== TEXT UNDER STUDY ==

What is the difference between love, desire and lust? If we’re listening to the conversation in today’s circles, not much! Tolerance and equality it seems can also means acceptance of that which isn’t necessarily moral or good.
Allow me to explain. A friend of mine, we’ll call him George, once dearly “loved” three young women. They too apparently loved him. Like family, they quickly became more than “good friends”. George’s heart, however, was torn between them all. Society dictated that he could only legally marry one. But the foursome weren’t dissuaded. They assumed suburban “family life” and in time worked to legalise their relationships. In effect, he was “husband” to three women, which I might add isn’t uncommon in some countries. In terms of Western law the merits of consent and love between an union of more than one man and one woman were still not counted as eligible criteria for the historical and traditionally meaning of “marriage”.
Legally they weren’t married, as civil law defines marriage as the monogamous, lifelong union between one man and one woman. So they sought a compromise. A civil union attempted to legitimise their family status. By that time, several children had been born, and soon various government departments began investigating. The news media quickly picked up the story, and of course it made sensational weekend reading.

===

WHAT THIS EXERCISE ASKS:
1. Copy the records word for word, from their first line through the line that contains "elölt bejegyzések 'configser".
2. Continue the essay on love, desire and lust from the point where it stops.

== TASK INPUTS ==

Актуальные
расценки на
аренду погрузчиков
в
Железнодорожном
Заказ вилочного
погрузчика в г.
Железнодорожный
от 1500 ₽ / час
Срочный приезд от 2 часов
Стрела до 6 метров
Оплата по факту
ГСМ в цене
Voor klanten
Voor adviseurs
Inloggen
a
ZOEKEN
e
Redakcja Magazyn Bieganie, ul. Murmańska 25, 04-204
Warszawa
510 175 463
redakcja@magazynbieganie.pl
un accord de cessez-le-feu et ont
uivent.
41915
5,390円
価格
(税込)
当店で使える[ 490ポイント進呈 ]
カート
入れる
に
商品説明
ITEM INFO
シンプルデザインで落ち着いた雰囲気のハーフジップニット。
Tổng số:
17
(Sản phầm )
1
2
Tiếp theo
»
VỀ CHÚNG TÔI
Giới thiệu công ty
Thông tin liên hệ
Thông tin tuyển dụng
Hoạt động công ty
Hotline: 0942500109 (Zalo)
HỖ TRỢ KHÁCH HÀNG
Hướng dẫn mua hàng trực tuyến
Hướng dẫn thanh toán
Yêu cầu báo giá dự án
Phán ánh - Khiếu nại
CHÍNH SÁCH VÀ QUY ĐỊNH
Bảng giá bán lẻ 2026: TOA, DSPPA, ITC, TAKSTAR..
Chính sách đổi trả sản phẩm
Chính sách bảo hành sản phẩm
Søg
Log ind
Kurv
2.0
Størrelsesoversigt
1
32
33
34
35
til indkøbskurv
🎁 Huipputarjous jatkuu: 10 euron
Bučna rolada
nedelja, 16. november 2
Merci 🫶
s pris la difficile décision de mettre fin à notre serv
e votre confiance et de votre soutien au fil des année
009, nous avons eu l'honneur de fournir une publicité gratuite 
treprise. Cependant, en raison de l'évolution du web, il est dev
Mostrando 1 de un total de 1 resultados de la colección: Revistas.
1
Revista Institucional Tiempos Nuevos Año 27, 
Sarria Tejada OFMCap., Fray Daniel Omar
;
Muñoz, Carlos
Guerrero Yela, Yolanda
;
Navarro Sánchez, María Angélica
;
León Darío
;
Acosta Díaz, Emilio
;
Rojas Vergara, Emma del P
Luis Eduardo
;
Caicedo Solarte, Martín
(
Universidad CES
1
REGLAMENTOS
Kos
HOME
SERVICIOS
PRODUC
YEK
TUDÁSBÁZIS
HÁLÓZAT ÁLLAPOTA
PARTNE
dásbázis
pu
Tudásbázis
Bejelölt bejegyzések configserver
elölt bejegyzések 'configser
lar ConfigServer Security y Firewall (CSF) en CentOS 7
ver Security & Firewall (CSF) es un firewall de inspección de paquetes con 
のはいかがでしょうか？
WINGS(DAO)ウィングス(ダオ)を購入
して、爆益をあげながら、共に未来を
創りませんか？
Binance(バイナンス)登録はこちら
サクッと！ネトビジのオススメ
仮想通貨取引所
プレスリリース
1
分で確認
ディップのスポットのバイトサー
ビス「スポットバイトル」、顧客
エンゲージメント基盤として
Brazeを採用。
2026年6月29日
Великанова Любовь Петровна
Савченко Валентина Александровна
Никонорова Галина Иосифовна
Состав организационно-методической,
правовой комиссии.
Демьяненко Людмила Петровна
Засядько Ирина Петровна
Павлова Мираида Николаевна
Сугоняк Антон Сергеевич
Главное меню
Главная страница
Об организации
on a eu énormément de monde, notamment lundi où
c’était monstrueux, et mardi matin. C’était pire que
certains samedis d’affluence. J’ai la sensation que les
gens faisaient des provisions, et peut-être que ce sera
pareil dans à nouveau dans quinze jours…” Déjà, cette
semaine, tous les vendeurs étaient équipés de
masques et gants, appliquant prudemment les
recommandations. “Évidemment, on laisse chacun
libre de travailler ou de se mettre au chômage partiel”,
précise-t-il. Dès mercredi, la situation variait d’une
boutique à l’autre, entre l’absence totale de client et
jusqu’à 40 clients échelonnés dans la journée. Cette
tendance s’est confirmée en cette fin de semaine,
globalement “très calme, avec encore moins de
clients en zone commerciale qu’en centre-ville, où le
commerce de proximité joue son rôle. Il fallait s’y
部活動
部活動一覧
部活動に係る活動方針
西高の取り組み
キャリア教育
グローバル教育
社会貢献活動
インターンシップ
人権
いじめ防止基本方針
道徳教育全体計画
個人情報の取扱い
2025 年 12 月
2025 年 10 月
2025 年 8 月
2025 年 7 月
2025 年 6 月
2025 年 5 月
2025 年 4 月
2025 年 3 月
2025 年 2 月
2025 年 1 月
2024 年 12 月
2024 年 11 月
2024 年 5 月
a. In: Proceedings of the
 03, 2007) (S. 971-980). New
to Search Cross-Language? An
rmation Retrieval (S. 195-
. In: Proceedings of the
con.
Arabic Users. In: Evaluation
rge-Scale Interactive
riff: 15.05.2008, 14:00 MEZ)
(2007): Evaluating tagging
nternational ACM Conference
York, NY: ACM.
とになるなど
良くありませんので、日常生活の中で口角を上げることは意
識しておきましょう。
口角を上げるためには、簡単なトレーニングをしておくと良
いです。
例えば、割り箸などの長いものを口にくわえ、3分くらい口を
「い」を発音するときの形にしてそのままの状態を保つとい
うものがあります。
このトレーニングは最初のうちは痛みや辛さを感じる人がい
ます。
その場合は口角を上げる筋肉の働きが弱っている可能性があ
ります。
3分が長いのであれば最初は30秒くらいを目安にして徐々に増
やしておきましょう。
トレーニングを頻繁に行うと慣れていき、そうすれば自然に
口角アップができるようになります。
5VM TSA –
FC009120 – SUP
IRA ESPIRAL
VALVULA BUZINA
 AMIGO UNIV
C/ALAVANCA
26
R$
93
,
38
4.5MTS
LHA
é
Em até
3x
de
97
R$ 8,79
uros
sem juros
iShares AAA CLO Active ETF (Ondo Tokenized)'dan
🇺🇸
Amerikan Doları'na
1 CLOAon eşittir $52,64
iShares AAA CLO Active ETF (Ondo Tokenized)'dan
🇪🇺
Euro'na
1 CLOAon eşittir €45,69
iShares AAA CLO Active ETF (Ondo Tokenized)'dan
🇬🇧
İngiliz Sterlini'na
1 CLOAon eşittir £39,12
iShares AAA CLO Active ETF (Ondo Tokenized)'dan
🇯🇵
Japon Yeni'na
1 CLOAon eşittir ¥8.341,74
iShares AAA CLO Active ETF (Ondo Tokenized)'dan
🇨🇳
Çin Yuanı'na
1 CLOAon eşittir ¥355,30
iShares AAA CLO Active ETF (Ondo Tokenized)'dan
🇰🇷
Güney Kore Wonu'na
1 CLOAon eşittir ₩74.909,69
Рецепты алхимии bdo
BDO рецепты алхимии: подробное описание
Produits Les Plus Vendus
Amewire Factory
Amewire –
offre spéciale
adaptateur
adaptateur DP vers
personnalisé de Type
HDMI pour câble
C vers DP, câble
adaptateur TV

===

WRITTEN RESPONSES:
1.
Актуальные
расценки на
аренду погрузчиков
в
Железнодорожном
Заказ вилочного
погрузчика в г.
Железнодорожный
от 1500 ₽ / час
Срочный приезд от 2 часов
Стрела до 6 метров
Оплата по факту
ГСМ в цене
Voor klanten
Voor adviseurs
Inloggen
a
ZOEKEN
e
Redakcja Magazyn Bieganie, ul. Murmańska 25, 04-204
Warszawa
510 175 463
redakcja@magazynbieganie.pl
un accord de cessez-le-feu et ont
uivent.
41915
5,390円
価格
(税込)
当店で使える[ 490ポイント進呈 ]
カート
入れる
に
商品説明
ITEM INFO
シンプルデザインで落ち着いた雰囲気のハーフジップニット。
Tổng số:
17
(Sản phầm )
1
2
Tiếp theo
»
VỀ CHÚNG TÔI
Giới thiệu công ty
Thông tin liên hệ
Thông tin tuyển dụng
Hoạt động công ty
Hotline: 0942500109 (Zalo)
HỖ TRỢ KHÁCH HÀNG
Hướng dẫn mua hàng trực tuyến
Hướng dẫn thanh toán
Yêu cầu báo giá dự án
Phán ánh - Khiếu nại
CHÍNH SÁCH VÀ QUY ĐỊNH
Bảng giá bán lẻ 2026: TOA, DSPPA, ITC, TAKSTAR..
Chính sách đổi trả sản phẩm
Chính sách bảo hành sản phẩm
Søg
Log ind
Kurv
2.0
Størrelsesoversigt
1
32
33
34
35
til indkøbskurv
🎁 Huipputarjous jatkuu: 10 euron
Bučna rolada
nedelja, 16. november 2
Merci 🫶
s pris la difficile décision de mettre fin à notre serv
e votre confiance et de votre soutien au fil des année
009, nous avons eu l'honneur de fournir une publicité gratuite 
treprise. Cependant, en raison de l'évolution du web, il est dev
Mostrando 1 de un total de 1 resultados de la colección: Revistas.
1
Revista Institucional Tiempos Nuevos Año 27, 
Sarria Tejada OFMCap., Fray Daniel Omar
;
Muñoz, Carlos
Guerrero Yela, Yolanda
;
Navarro Sánchez, María Angélica
;
León Darío
;
Acosta Díaz, Emilio
;
Rojas Vergara, Emma del P
Luis Eduardo
;
Caicedo Solarte, Martín
(
Universidad CES
1
REGLAMENTOS
Kos
HOME
SERVICIOS
PRODUC
YEK
TUDÁSBÁZIS
HÁLÓZAT ÁLLAPOTA
PARTNE
dásbázis
pu
Tudásbázis
Bejelölt bejegyzések configserver
elölt bejegyzések 'configser

2.
Were they not consenting adults who chose their relationships? Weren’t they “in love”? They seemed happy! Perhaps, it’s not about love after all! The vexing question is: who then dictates how they should live their lives, or deny them their “equal rights”? It’s an ongoing topical question that seems to reverberate within today’s media and politics. There are those who uphold traditional marriage between a man and a woman, and those who espouse other models, such as homosexuality, lesbianism, union with to under-age children, transgenderism, as well as polygamy.
Governed by higher law, civil laws generally had adopted and accepted what was understood to form the basis for strong, peaceful and enduring societies based on the healthy, stable family unit constituting paternal father and maternal mother united for life and including the nurture of any children born to that union.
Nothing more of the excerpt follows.